Cleaning up snapshots that have multiple cloned volumes and a negative value for used space in the output of storpool snapshot space will not free up any space.

Some of the drives have fewer than 100k free entries 

This is usually caused by a heavily overloaded system. In this state the latencies for some operations might become very high (measured in seconds). Possible reasons are:

Severely overloaded volumes for long periods of time without any configured bandwidth or iops limits.

This could be checked by using iostat to look for volumes that are being constantly 100% loaded with a large number of requests to the storage system. Another way to check for such volumes is to use the “Top volumes” in the analytics in order to get info for the most loaded volumes and apply IOPS and or bandwidth limits accordingly.
Misbehaving (under-performing) drives, or misbehaving HBA/SAS controllers.

The recommended way to deal with these cases is to investigate for such drives. A good idea is to check the output from storpool disk list internal (see Listings disks) for higher aggregation scores on some drives or set of drives (for example, on the same server). You could also use the analytics to check for abnormal latency on some of the backend nodes, like drives with significantly higher operations latency compared to other drives of the same type. An example would be a failing controller causing the SATA speed to degrade to SATA1.0 (1.5Gb/s) instead of SATA 3.0 (6Gb/s), worn out batteries on a RAID controller when its cache is used to accelerate the writes on the HDDs, and others.

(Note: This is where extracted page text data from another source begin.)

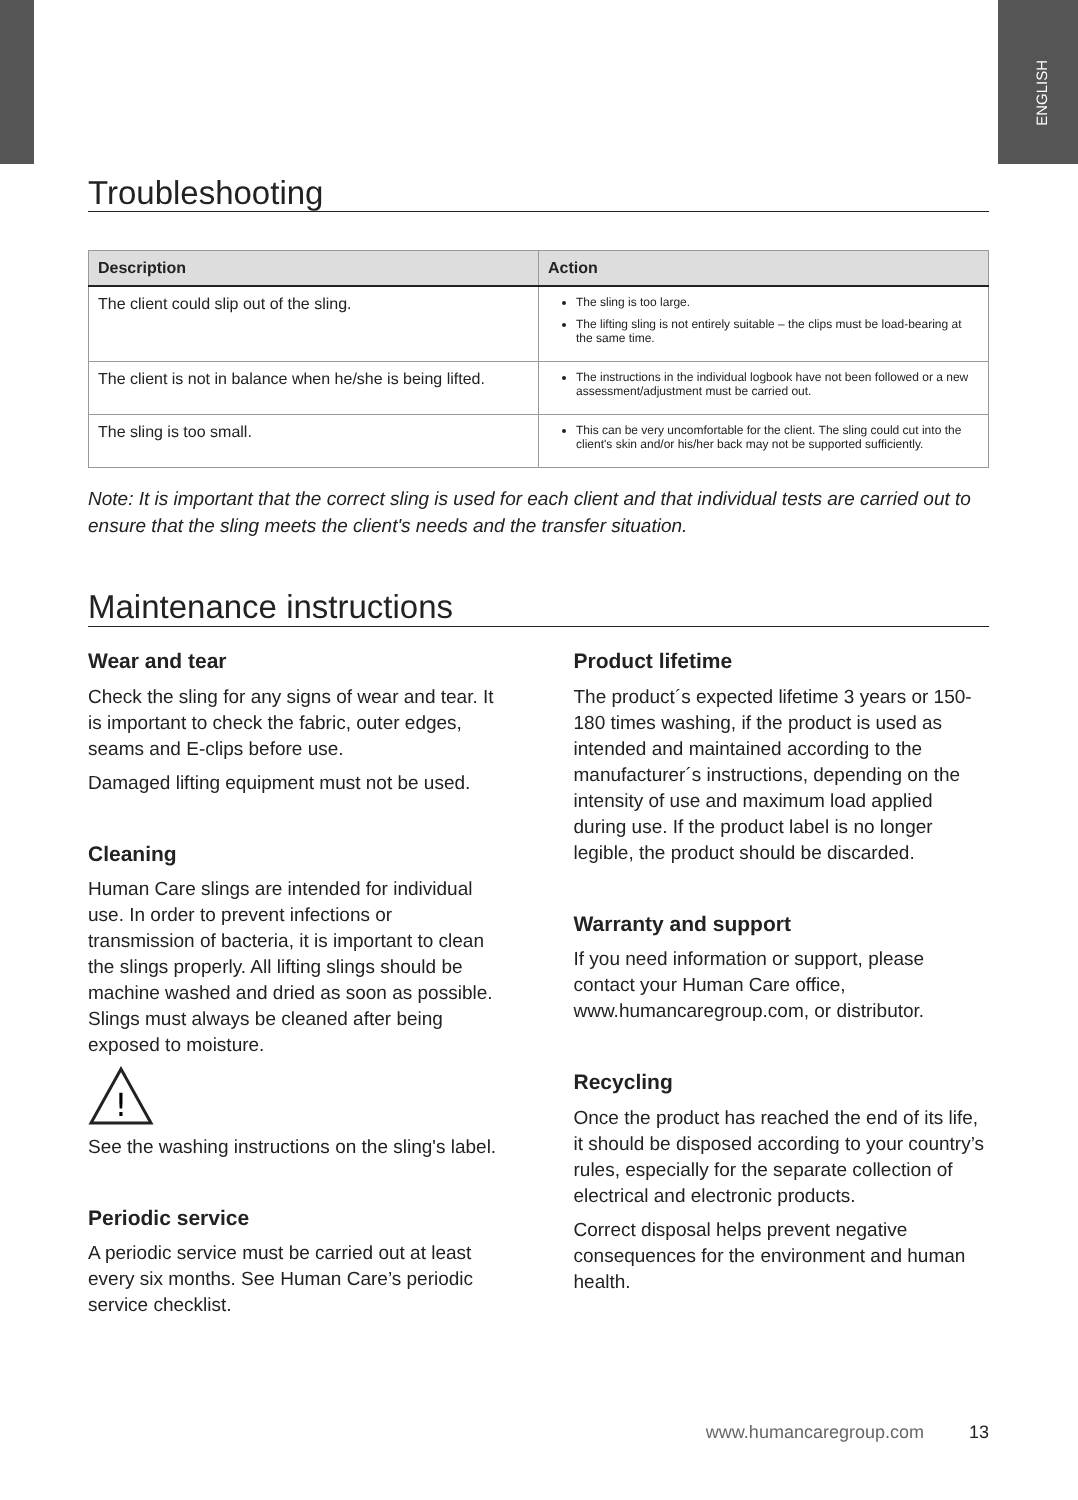ENGLISH
Troubleshooting
| Description | Action |
| --- | --- |
| The client could slip out of the sling. | The sling is too large. The lifting sling is not entirely suitable – the clips must be load-bearing at the same time. |
| The client is not in balance when he/she is being lifted. | The instructions in the individual logbook have not been followed or a new assessment/adjustment must be carried out. |
| The sling is too small. | This can be very uncomfortable for the client. The sling could cut into the client's skin and/or his/her back may not be supported sufficiently. |
Note: It is important that the correct sling is used for each client and that individual tests are carried out to ensure that the sling meets the client's needs and the transfer situation.
Maintenance instructions
Wear and tear
Check the sling for any signs of wear and tear. It is important to check the fabric, outer edges, seams and E-clips before use.
Damaged lifting equipment must not be used.
Cleaning
Human Care slings are intended for individual use. In order to prevent infections or transmission of bacteria, it is important to clean the slings properly. All lifting slings should be machine washed and dried as soon as possible. Slings must always be cleaned after being exposed to moisture.
!
See the washing instructions on the sling's label.
Periodic service
A periodic service must be carried out at least every six months. See Human Care’s periodic service checklist.
Product lifetime
The product´s expected lifetime 3 years or 150-180 times washing, if the product is used as intended and maintained according to the manufacturer´s instructions, depending on the intensity of use and maximum load applied during use. If the product label is no longer legible, the product should be discarded.
Warranty and support
If you need information or support, please contact your Human Care office, www.humancaregroup.com, or distributor.
Recycling
Once the product has reached the end of its life, it should be disposed according to your country’s rules, especially for the separate collection of electrical and electronic products.
Correct disposal helps prevent negative consequences for the environment and human health.
www.humancaregroup.com 13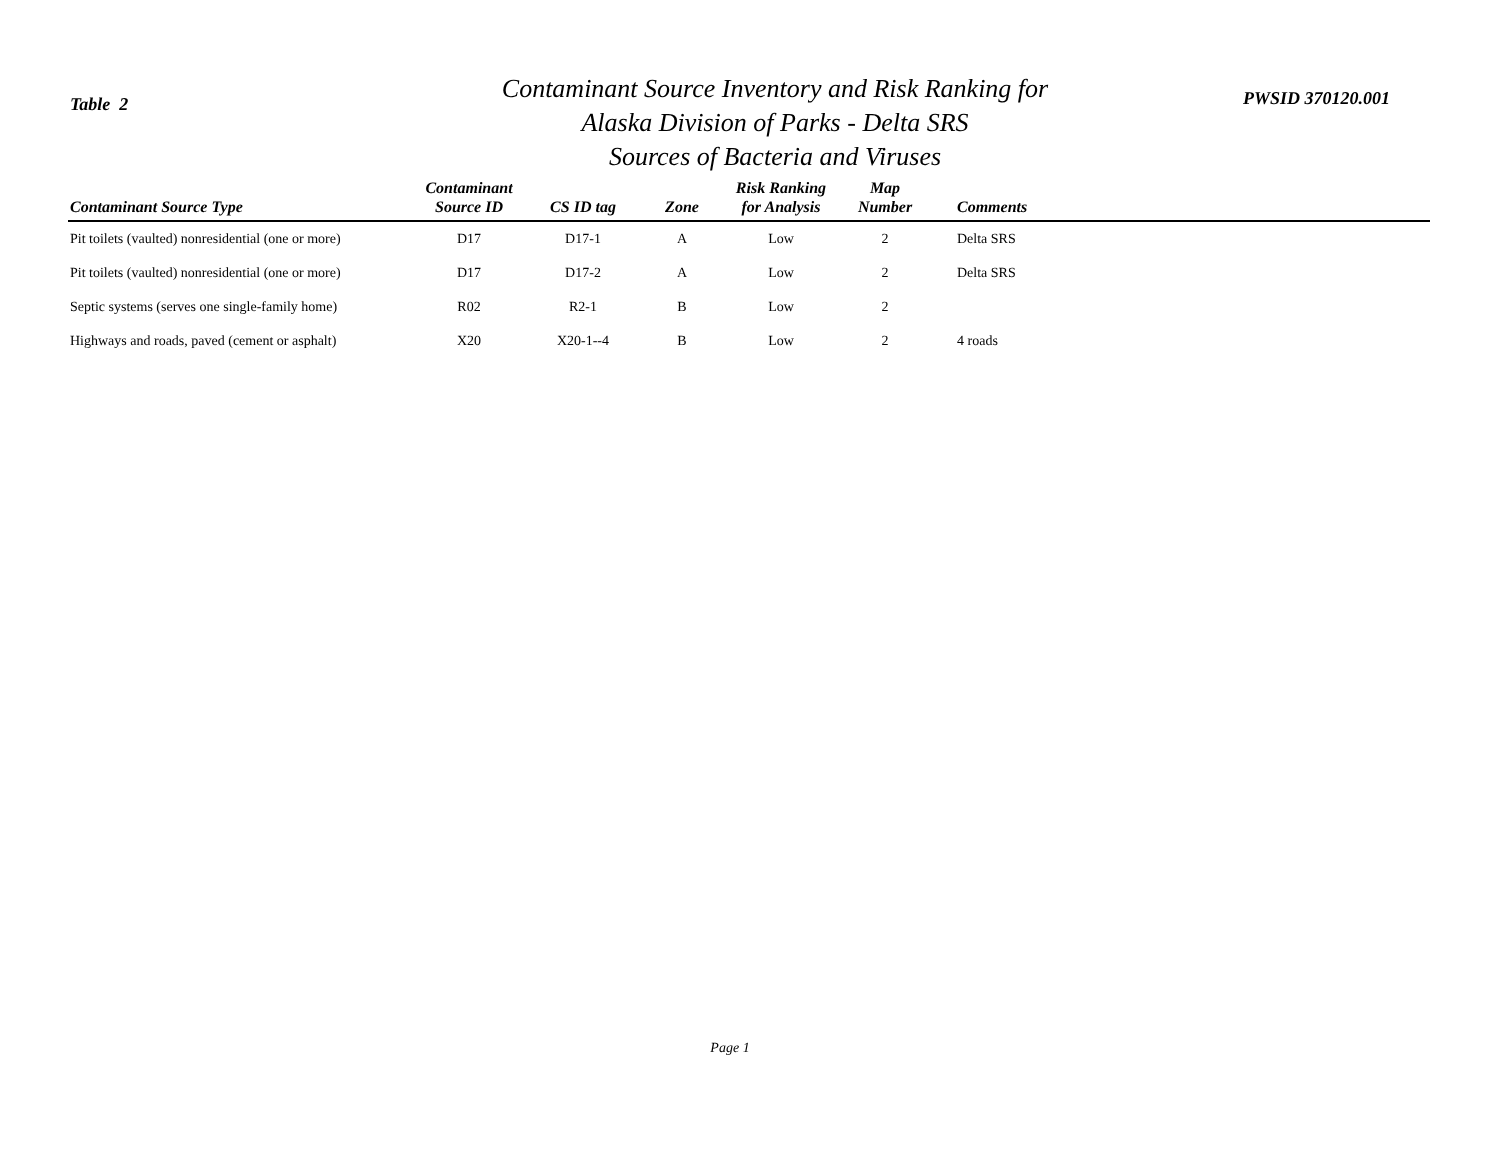Table 2
Contaminant Source Inventory and Risk Ranking for
Alaska Division of Parks - Delta SRS
Sources of Bacteria and Viruses
PWSID 370120.001
| Contaminant Source Type | Contaminant Source ID | CS ID tag | Zone | Risk Ranking for Analysis | Map Number | Comments |
| --- | --- | --- | --- | --- | --- | --- |
| Pit toilets (vaulted) nonresidential (one or more) | D17 | D17-1 | A | Low | 2 | Delta SRS |
| Pit toilets (vaulted) nonresidential (one or more) | D17 | D17-2 | A | Low | 2 | Delta SRS |
| Septic systems (serves one single-family home) | R02 | R2-1 | B | Low | 2 | |
| Highways and roads, paved (cement or asphalt) | X20 | X20-1--4 | B | Low | 2 | 4 roads |
Page 1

The circumstances leading a system to the critical state are rare and are usually preventable with by taking measures to handle all the issues at the first signs of a change from the normal to degraded state.

In any of the above cases if you feel that something is not as expected, a consultation with StorPool Support is the best course of action. StorPool Support receives notifications for all detailed cases and pro-actively takes actions to alleviate a system going into degraded or critical state as soon as practically possible.